[Collected data entries]
[Start of section]
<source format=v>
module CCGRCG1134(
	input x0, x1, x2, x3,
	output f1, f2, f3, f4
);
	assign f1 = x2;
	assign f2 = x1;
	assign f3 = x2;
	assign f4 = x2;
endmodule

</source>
[End of section]
[Start of section]
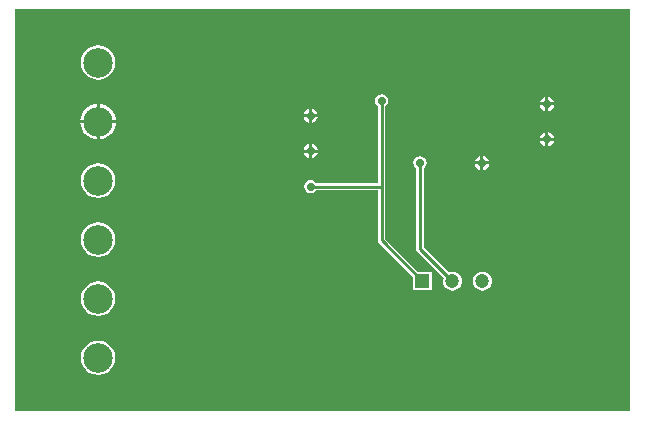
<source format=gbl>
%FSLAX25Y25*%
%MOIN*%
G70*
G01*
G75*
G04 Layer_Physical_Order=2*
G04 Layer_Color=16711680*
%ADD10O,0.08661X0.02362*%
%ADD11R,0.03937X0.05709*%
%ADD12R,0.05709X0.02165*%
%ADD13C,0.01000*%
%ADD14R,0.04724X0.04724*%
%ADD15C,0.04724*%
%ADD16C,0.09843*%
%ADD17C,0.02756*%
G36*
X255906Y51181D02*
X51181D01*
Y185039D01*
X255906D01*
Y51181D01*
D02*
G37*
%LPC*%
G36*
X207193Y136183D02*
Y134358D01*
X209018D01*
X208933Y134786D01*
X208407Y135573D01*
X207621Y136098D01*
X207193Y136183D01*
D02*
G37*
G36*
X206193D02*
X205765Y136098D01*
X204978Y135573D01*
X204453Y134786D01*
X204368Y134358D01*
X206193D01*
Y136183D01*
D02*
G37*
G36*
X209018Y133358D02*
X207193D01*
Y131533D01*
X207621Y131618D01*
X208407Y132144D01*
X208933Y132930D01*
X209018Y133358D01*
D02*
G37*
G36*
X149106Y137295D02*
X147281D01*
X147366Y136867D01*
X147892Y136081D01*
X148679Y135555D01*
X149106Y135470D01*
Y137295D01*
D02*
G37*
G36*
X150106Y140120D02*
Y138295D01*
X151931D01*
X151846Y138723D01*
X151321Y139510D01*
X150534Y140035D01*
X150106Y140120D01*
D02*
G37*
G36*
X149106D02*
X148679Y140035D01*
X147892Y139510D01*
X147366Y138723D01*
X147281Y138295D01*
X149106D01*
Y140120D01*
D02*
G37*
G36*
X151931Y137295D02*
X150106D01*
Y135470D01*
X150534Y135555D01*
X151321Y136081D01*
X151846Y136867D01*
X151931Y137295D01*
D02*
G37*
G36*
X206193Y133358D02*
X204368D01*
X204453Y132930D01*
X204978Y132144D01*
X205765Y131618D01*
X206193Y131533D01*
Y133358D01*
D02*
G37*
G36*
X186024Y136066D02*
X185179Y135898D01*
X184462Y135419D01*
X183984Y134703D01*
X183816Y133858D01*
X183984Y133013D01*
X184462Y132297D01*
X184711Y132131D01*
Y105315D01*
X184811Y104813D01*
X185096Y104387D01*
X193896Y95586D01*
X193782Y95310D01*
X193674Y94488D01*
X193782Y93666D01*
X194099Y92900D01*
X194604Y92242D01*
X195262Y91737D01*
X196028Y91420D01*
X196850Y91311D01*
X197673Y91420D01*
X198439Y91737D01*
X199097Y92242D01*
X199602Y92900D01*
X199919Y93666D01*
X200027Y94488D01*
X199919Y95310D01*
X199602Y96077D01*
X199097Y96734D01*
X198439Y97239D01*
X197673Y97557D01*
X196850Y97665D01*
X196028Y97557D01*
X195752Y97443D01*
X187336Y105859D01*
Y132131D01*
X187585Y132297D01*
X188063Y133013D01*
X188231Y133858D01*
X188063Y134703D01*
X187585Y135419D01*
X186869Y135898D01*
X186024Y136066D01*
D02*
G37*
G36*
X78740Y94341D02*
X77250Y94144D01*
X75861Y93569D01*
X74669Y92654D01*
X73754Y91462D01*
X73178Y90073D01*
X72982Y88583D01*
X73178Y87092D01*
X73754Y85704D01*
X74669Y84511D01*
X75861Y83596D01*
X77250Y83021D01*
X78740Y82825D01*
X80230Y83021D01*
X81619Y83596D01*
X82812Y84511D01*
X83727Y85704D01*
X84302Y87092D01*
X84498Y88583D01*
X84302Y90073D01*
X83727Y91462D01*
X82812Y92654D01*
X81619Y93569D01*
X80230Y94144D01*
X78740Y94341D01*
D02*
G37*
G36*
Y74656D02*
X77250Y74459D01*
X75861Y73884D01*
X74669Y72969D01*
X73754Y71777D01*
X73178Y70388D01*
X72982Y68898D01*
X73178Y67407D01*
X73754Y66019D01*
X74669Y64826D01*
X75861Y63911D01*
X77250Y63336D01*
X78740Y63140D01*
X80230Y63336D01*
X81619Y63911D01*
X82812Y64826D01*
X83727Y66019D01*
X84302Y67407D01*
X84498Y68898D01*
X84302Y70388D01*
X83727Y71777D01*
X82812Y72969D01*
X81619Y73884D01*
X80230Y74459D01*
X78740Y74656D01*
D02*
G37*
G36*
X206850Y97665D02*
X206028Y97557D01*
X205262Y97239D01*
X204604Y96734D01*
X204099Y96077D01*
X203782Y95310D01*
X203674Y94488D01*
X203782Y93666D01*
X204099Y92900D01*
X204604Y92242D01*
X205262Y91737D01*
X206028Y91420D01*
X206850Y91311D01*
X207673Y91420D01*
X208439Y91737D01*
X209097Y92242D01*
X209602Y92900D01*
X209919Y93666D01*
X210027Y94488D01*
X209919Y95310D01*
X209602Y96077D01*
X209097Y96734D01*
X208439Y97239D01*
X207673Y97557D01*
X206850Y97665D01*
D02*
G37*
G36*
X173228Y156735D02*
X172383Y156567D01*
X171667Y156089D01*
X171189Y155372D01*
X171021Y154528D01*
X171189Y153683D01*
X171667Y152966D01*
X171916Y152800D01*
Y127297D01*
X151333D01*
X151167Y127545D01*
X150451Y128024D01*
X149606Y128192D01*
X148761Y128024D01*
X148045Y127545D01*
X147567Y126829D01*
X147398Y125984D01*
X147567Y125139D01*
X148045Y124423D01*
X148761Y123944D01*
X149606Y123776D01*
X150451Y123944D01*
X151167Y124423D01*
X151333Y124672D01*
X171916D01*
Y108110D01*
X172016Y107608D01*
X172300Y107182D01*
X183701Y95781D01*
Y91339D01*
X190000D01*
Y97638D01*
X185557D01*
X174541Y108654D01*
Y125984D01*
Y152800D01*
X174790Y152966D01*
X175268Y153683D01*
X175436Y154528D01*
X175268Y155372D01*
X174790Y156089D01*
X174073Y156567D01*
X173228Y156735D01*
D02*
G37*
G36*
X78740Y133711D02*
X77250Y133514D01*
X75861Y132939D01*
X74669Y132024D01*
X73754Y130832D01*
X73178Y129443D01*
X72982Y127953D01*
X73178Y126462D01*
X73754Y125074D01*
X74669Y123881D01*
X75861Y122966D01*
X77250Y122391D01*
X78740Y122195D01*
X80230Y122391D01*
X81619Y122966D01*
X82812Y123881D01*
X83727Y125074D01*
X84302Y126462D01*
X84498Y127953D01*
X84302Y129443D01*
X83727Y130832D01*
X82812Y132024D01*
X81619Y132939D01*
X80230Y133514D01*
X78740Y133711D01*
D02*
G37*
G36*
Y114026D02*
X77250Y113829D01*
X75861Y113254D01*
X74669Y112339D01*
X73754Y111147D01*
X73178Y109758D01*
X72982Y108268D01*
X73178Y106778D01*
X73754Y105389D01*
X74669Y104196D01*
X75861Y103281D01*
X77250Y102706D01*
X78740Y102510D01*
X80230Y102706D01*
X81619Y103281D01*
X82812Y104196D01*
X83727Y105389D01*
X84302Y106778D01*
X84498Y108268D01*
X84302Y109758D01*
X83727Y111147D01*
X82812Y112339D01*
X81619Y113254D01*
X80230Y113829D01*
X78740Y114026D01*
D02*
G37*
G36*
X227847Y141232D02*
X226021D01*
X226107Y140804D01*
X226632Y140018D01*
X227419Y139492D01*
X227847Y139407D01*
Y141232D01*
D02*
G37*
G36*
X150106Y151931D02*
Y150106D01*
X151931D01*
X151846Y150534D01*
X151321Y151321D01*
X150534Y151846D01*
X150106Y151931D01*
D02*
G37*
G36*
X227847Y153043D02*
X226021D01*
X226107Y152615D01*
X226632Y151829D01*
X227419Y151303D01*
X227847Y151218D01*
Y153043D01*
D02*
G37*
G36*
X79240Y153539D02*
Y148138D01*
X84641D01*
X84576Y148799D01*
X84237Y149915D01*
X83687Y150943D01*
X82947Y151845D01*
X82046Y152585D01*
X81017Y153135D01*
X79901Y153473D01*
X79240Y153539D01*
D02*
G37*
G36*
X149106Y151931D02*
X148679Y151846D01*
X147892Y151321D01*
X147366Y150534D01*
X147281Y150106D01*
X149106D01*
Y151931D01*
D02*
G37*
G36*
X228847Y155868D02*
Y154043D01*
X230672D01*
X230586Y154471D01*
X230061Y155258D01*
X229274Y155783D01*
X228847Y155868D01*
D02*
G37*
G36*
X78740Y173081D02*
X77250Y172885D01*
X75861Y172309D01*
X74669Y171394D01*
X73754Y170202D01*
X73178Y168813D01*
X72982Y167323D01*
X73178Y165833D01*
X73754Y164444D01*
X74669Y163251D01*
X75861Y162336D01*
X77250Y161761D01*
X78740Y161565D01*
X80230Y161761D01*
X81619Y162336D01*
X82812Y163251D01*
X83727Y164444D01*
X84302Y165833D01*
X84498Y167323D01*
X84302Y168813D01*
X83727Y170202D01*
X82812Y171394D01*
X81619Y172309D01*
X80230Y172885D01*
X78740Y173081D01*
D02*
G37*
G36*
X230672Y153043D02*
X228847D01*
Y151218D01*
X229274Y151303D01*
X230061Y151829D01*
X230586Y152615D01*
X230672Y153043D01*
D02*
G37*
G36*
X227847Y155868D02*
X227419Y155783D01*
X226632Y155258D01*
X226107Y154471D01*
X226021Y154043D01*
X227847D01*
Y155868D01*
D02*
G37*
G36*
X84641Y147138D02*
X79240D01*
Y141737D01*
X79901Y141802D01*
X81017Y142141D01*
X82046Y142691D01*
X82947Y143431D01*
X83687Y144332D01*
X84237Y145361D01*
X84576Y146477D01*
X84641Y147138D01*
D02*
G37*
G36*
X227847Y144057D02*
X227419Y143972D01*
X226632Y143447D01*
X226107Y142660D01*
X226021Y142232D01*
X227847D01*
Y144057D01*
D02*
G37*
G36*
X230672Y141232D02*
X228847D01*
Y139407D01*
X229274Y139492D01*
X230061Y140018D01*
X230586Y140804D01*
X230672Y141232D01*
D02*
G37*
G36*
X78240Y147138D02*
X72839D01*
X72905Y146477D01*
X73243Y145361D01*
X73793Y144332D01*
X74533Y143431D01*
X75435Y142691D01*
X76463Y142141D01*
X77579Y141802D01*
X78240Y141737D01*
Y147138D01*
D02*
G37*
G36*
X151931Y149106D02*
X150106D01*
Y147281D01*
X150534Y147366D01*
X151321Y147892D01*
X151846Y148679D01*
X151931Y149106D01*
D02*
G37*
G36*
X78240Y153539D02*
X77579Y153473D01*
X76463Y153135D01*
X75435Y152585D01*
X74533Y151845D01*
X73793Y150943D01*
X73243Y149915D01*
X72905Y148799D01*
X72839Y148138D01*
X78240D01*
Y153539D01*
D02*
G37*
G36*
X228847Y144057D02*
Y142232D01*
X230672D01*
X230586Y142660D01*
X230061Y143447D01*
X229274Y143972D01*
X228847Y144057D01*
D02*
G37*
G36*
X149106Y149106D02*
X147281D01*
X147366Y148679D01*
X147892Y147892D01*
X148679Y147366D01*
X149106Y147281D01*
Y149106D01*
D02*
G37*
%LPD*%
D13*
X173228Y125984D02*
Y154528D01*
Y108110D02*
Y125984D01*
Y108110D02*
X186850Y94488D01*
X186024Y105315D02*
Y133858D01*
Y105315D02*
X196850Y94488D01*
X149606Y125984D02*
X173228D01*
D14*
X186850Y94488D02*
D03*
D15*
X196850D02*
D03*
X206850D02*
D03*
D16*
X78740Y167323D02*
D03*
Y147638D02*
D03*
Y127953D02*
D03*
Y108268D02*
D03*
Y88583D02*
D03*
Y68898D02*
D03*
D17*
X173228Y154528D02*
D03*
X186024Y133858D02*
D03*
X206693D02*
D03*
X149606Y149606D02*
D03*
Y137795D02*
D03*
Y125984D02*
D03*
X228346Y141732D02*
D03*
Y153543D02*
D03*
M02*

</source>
[End of section]
ACTION ITEM: Give the number of lines in the data that contain the word "assign", and add no other text.

EXERCISE SOLUTION: 4